Jan 24, 2006 12:23
Teacher's college applications. They seem to take forever. It seems I have not seen the last of last minute essay writing. I am sitting here working on the 5th and final application I have to do and it feels way too much like those late nights before an essay was due back in university (omg, am I that old that I can see things like "back in university"? wow). It all feels very familiar and very painful. This is what I get for being last minute. I just feel an intense amount of pressure about this particular essay that is making me freeze up. As if everything depends on this one (which it does because this is the school that I really really want to go to, so this one actually matters, eep). Makes me paralyzed.
So, what am I doing? Complaining about it in my blog. Bah. Sounds very familiar indeed, if you've ever read my old blog on the other website. I'll try to write something positive before getting back to work.
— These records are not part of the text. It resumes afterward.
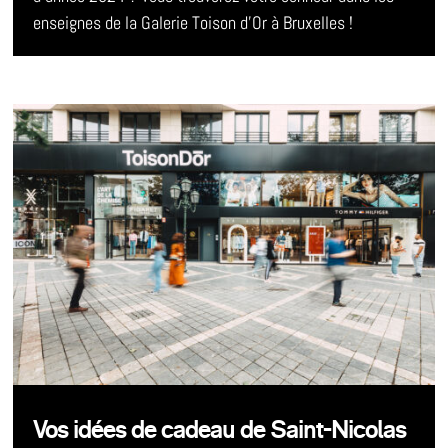
enseignes de la Galerie Toison d’Or à Bruxelles !
Vos idées de cadeau de Saint-Nicolas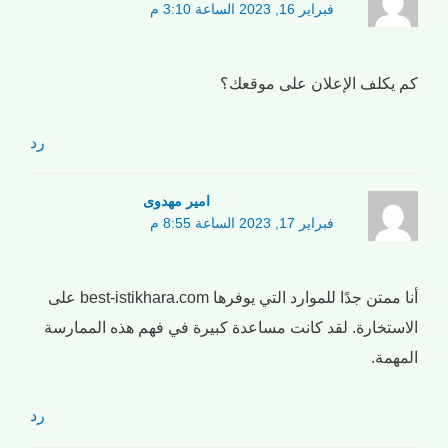
فبراير 16, 2023 الساعة 3:10 م
كم يكلف الإعلان على موقعك؟
رد
امیر مهدوی
فبراير 17, 2023 الساعة 8:55 م
أنا ممتن جدًا للموارد التي يوفرها best-istikhara.com على
الاستخارة. لقد كانت مساعدة كبيرة في فهم هذه الممارسة
المهمة.
رد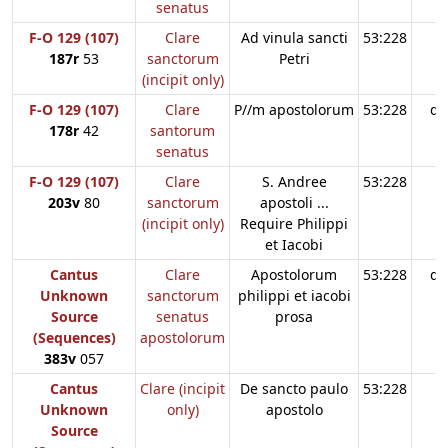
senatus
F-O 129 (107)
Clare
Ad vinula sancti
53:228
187r
53
sanctorum
Petri
(incipit only)
F-O 129 (107)
Clare
P//m apostolorum
53:228
d3
178r
42
santorum
senatus
F-O 129 (107)
Clare
S. Andree
53:228
203v
80
sanctorum
apostoli ...
(incipit only)
Require Philippi
et Iacobi
Cantus
Clare
Apostolorum
53:228
d3
Unknown
sanctorum
philippi et iacobi
Source
senatus
prosa
(Sequences)
apostolorum
383v
057
Cantus
Clare (incipit
De sancto paulo
53:228
Unknown
only)
apostolo
Source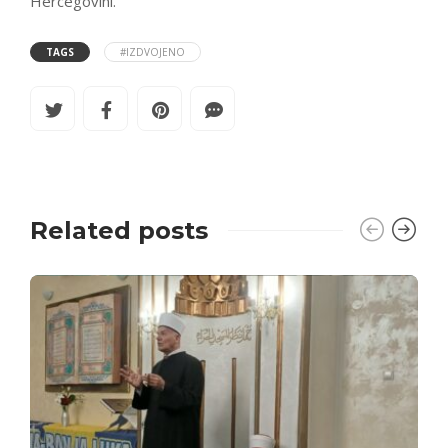
Hercegovini.
TAGS
#IZDVOJENO
Related posts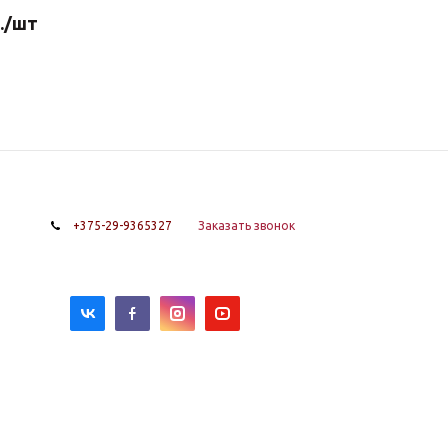
.
/шт
+375-29-9365327
Заказать звонок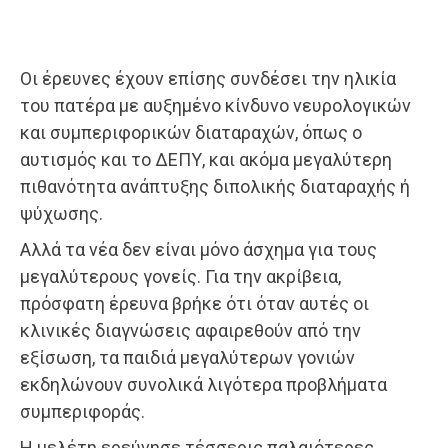
Οι έρευνες έχουν επίσης συνδέσει την ηλικία
του πατέρα με αυξημένο κίνδυνο νευρολογικών
και συμπεριφορικών διαταραχών, όπως ο
αυτισμός και το ΔΕΠΥ, και ακόμα μεγαλύτερη
πιθανότητα ανάπτυξης διπολικής διαταραχής ή
ψύχωσης.
Αλλά τα νέα δεν είναι μόνο άσχημα για τους
μεγαλύτερους γονείς. Για την ακρίβεια,
πρόσφατη έρευνα βρήκε ότι όταν αυτές οι
κλινικές διαγνώσεις αφαιρεθούν από την
εξίσωση, τα παιδιά μεγαλύτερων γονιών
εκδηλώνουν συνολικά λιγότερα προβλήματα
συμπεριφοράς.
Η μελέτη ερεύνησε τέσσερις παλαιότερες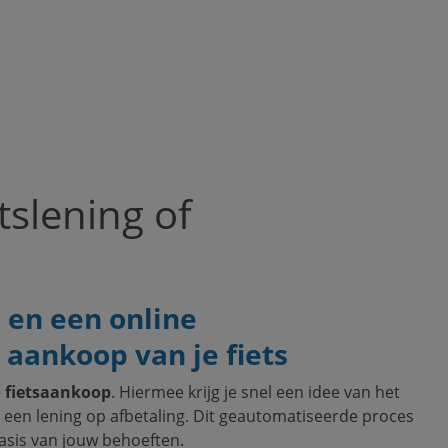
tslening of
e en een online
aankoop van je fiets
e
fietsaankoop
. Hiermee krijg je snel een idee van het
een lening op afbetaling. Dit geautomatiseerde proces
asis van jouw behoeften.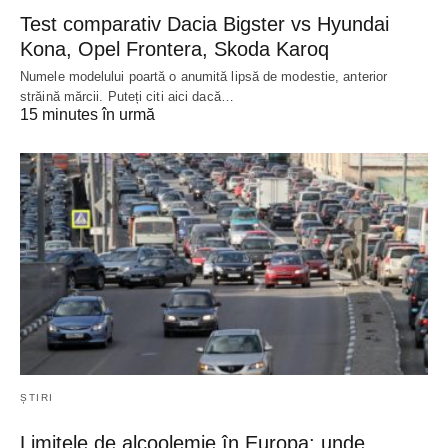
Test comparativ Dacia Bigster vs Hyundai
Kona, Opel Frontera, Skoda Karoq
Numele modelului poartă o anumită lipsă de modestie, anterior
străină mărcii. Puteți citi aici dacă…
15 minutes în urmă
ȘTIRI
Limitele de alcoolemie în Europa: unde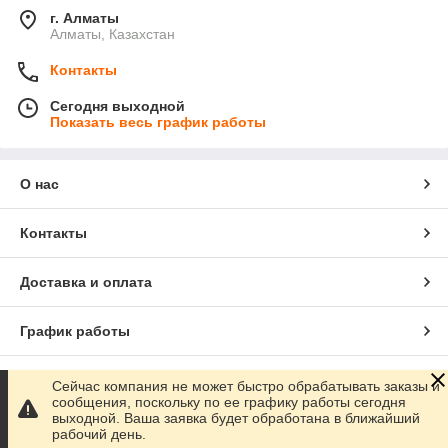
г. Алматы
Алматы, Казахстан
Контакты
Сегодня выходной
Показать весь график работы
О нас
Контакты
Доставка и оплата
График работы
Полная версия сайта
Сейчас компания не может быстро обрабатывать заказы и
сообщения, поскольку по ее графику работы сегодня
выходной. Ваша заявка будет обработана в ближайший
Сайт создан на маркетплейсе
Satu.kz
рабочий день.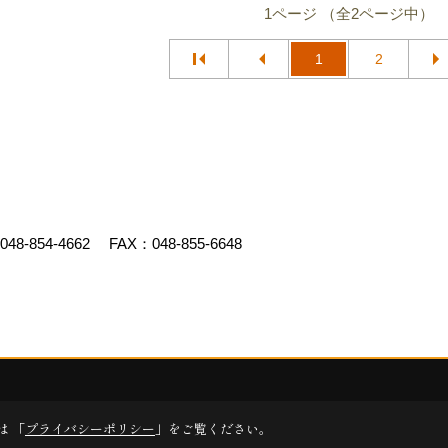
1ページ （全2ページ中）
1
2
048-854-4662
FAX：048-855-6648
ed by
ゴデスクリエイト
は 「
プライバシーポリシー
」をご覧ください。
This application is the next thing on my to-do list, then I am moving on to looking for a job/looking for a place. With wedding planning all at the same time! Good thing I like projects! I said to my mom it is probably a good thing I'm not in school this year, I have too much else going on. Going to school full time plus everything else on my plate, I just don't feel like I could add one more thing right now. I'm already having nightmares about everything. This morning I had a nightmare about my wedding. Everything kept going wrong. I got a stain on my dress, and there was a microwave in the church by the altar for some reason, I was wearing the wrong necklace, my sister decided to wear her wedding dress too, and when I got in a car to go find the right necklace I hit my bouquet on the door and wrecked it. I hate crying in dreams, and here I was sobbing like a baby over all this senseless crap. Wow. And really, writing it down it seems very very silly, like the microwave especially. Why can't I have normal dreams?
I guess that wasn't that optimistic a paragraph. I'll try to be more optimistic later once this letter is in the mail. I hate essays!